Car la prière se présente comme une puissante ambassadrice, elle réjouit, elle apaise l’âme.

Lorsque je parle de prière ne t’imagine pas qu’il s’agisse de paroles.

Elle est un élan vers Dieu, un amour indicible qui ne vient pas des hommes et dont l’Apôtre parle ainsi : « Nous ne savons pas prier comme il faut, mais l’Esprit lui-même intervient pour nous par des cris inexprimables ». Une telle prière, si Dieu en fait la grâce à quelqu’un, est pour lui une richesse inaliénable, un aliment céleste qui rassasie l’âme. Celui qui l’a goûté est saisi par le Seigneur d’un désir éternel, comme d’un feu dévorant qui embrase son cœur.

Lorsque tu la pratiques dans sa pureté originelle, orne ta maison de douceur et d’humilité, illumine-la par la justice ; orne-la de bonnes actions comme d’un revêtement précieux ; décore ta maison, au lieu de pierres de taille et de mosaïques, par la foi et la patience. Au-dessus de tout cela, place la prière au sommet de l’édifice pour porter ta maison à son achèvement. Ainsi tu te prépareras pour le Seigneur comme une demeure parfaite.
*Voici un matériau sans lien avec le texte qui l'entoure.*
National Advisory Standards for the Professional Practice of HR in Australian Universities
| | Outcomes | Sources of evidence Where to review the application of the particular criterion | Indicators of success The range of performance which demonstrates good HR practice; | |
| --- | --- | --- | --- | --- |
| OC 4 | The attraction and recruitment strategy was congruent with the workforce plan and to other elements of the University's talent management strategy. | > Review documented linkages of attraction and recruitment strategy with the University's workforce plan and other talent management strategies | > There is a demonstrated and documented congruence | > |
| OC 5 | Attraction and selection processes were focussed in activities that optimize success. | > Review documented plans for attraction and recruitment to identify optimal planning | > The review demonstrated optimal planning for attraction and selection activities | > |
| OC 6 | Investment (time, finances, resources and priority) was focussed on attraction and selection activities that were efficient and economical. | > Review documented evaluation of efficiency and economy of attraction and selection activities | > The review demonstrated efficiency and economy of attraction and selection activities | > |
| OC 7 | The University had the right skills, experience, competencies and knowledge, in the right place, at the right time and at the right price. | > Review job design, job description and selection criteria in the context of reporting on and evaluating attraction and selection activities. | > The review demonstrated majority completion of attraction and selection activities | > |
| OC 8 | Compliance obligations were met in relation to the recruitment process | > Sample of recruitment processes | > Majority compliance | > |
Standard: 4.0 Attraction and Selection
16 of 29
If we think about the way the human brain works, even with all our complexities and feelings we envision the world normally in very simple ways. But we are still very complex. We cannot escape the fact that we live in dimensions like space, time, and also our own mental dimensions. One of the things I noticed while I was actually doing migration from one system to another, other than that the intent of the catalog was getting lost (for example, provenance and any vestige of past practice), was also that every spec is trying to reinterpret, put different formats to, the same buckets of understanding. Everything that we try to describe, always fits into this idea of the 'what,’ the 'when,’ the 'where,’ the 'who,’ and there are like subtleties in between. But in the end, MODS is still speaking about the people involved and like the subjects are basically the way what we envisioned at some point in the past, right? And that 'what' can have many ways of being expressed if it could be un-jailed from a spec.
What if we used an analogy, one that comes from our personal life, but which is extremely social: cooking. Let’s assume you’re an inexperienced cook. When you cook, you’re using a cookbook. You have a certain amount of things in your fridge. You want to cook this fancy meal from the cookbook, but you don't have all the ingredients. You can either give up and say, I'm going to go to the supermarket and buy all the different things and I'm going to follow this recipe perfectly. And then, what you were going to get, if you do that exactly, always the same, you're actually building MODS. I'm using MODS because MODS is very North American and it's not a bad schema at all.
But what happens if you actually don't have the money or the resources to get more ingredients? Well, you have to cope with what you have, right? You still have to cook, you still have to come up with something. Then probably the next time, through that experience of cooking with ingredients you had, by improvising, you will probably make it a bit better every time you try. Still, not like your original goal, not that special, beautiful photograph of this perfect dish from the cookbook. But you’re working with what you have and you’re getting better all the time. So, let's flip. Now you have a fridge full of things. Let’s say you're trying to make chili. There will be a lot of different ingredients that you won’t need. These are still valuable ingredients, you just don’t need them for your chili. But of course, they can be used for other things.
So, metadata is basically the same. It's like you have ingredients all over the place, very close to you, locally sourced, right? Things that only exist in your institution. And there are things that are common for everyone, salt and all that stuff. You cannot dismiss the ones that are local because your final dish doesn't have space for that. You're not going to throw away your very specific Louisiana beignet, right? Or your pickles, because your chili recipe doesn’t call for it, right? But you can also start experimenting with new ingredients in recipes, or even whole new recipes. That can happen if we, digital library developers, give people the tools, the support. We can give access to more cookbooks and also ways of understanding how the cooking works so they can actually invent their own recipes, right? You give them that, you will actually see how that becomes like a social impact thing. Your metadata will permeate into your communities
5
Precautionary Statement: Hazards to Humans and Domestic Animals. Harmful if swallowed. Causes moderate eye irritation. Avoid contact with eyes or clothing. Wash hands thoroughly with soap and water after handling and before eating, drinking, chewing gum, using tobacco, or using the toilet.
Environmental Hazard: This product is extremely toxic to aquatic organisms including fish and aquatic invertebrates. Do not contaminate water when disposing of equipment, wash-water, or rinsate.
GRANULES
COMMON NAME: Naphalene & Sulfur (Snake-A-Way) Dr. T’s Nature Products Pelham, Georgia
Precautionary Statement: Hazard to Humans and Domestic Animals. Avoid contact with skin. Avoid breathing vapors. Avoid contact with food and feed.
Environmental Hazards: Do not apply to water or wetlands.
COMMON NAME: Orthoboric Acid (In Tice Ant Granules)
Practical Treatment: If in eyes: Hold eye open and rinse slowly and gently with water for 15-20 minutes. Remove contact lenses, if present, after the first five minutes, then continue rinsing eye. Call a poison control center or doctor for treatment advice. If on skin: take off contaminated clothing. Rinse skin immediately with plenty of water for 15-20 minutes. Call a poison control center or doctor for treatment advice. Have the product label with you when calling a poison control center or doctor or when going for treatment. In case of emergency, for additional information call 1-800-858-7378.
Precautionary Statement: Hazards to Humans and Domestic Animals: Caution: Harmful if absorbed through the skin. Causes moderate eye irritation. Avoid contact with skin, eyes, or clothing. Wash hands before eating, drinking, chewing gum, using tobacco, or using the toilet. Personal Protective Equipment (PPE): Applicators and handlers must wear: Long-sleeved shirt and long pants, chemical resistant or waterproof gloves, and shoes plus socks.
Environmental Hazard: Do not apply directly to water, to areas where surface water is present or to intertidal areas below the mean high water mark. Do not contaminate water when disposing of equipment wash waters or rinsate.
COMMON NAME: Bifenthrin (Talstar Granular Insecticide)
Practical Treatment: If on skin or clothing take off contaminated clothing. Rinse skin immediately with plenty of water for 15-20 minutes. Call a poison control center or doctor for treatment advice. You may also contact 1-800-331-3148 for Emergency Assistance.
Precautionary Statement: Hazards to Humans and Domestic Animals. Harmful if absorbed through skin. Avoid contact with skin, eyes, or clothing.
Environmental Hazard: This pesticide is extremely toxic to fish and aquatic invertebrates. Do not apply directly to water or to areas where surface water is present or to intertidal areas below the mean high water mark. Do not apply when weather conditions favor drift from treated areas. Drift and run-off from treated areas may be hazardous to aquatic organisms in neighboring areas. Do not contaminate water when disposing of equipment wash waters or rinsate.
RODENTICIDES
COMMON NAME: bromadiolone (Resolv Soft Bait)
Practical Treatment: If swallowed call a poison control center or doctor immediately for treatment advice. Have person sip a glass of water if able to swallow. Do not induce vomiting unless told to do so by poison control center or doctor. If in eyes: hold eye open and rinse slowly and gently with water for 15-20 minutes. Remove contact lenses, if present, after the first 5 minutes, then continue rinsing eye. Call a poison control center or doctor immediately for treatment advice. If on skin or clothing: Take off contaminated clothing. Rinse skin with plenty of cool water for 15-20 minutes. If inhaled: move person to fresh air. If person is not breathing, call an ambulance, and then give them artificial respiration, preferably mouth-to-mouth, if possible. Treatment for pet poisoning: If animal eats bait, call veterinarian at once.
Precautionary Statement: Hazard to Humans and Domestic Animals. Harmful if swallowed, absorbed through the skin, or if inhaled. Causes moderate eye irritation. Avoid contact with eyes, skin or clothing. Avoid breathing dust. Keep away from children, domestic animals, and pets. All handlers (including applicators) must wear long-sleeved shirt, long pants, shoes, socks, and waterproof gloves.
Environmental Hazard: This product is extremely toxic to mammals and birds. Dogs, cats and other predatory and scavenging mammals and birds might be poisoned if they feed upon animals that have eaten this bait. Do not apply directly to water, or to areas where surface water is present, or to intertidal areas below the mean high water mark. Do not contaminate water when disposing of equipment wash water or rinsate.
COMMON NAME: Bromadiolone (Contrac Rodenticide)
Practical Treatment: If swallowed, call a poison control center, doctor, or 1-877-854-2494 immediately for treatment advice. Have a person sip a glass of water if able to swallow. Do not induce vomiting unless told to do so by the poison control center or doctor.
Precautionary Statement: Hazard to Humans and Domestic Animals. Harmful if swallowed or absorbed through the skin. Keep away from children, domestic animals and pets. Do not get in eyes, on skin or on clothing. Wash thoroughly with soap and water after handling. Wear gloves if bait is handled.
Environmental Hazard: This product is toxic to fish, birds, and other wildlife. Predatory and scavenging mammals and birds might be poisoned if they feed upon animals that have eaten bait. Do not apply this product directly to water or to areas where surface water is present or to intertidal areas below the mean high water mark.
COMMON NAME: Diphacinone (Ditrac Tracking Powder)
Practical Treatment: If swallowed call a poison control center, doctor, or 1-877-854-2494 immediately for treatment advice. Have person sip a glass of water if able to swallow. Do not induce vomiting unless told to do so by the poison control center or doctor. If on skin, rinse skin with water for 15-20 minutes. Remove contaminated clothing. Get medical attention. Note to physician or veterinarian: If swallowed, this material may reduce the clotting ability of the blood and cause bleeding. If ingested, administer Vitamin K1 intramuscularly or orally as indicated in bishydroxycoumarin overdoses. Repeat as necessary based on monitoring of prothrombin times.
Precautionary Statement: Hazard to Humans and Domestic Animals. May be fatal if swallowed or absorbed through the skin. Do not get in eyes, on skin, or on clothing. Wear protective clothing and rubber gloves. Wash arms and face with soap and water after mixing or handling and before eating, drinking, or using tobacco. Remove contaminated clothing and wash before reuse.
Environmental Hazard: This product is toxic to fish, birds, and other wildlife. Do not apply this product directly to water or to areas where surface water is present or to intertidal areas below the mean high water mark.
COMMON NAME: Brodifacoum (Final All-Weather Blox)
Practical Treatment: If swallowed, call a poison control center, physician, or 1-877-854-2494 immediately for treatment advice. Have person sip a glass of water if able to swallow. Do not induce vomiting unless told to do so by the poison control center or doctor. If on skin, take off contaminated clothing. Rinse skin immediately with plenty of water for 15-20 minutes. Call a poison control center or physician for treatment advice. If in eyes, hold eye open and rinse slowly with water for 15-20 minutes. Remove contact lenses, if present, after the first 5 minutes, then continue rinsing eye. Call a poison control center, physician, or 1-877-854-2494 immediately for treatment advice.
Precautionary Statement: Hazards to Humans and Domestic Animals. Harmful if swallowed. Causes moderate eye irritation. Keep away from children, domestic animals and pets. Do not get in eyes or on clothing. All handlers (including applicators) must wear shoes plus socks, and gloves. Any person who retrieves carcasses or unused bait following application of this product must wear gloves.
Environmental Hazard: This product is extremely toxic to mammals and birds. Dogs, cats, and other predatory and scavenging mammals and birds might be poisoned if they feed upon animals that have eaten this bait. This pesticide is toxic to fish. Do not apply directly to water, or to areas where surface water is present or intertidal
Tu pourras l’y accueillir comme dans un palais royal et resplendissant, toi qui, par la grâce, le possède déjà dans le temple de ton âme.

Texte tiré de l’office des Lectures du Vendredi après les Cendres

Que le Seigneur accorde à chaque membre du Commando, le don de la prière.

« C’est tout récemment que j’ai compris que la prière considérée comme fin en tant que union à Dieu n’était pas réservée aux saints, mais qu’elle était accessible à toutes les âmes de bonne volonté. Il n’y a pas d’âme chez qui la prière ne soit un besoin fondamental de la nature. Le péché l’atrophie mais l’âme ne cesse pas de souffrir profondément de cet étouffement dont elle travaille toujours comme elle peut à se dégager. Après tout quoi de plus simple que d’exposer naïvement et paisiblement sans aucune activité de nos facultés autres qu’essentielles notre âme à Dieu comme nous exposons notre corps au soleil, et de laisser les Trois Personnes de la Trinité faire en nous cette œuvre et opérer cette demeure qu’elles ne cessent de solliciter ? La vieillesse qui nous dégage de la chair permet au suave visiter d’entrer. »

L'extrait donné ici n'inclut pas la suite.